Atualizado em 29/04/2024 por Sylvia Leite
A cidade de Penedo, na margem alagoana do Velho Chico, nasceu em cima de uma enorme pedra e afirma-se por toda parte que essa é a origem do nome do município. Apesar dessa explicação fazer muito sentido, há quem garanta que o lugar foi batizado assim por causa da lenda de Sumé – nome popular de São Tomé – que narra a visita do apóstolo à região para ensinar aos índios o cultivo da terra e pregar o Evangelho.
De acordo com a lenda, São Tomé, ou Sumé, teria deixado o registro de sua visita na pequena ilha de São Pedro, que fica em frente à cidade. Essa prova estaria nas marcas até hoje visíveis em um rochedo, supostamente deixadas pelo apóstolo – a partir de suas pegadas e da ponta de seu cajado.
A ilha de São Pedro é facilmente avistada a partir da Rocheira – nome dado a uma lateral de Penedo onde a pedra sobre a qual a cidade foi erguida fica bem evidenciada. Antigamente, a rocha onde São Tomé teria deixado suas marcas também era visível mas, com o tempo, foi encoberta pela vegetação.

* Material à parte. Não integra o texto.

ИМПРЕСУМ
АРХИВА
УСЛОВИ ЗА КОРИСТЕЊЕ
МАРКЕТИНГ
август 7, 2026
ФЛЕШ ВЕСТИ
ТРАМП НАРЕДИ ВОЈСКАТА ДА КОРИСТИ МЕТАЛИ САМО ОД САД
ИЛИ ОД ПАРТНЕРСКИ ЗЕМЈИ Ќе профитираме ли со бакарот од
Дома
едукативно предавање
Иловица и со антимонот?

A lenda sobrevive apenas nos registros de pesquisadores e em iniciativas que tentam resgatar sua memória. Caso do trabalho da associação de bordadeiras “Pontos e Contos”, que imprime, em seu artesanato, a história, as lendas e os costumes do lugar e, em 2018, lançou uma coleção de roupas femininas inspiradas na lendária pedra.
A história de Sumé é apenas uma entre as várias lendas que circulam no lugar. Talvez seja a mais
importante por tratar do nome do município, mas Penedo parece uma cidade constituída de passado: seja pelas ruelas do centro histórico, repletas de casarios e igrejas, seja pelas narrativas que se escondem dentro e fora das construções.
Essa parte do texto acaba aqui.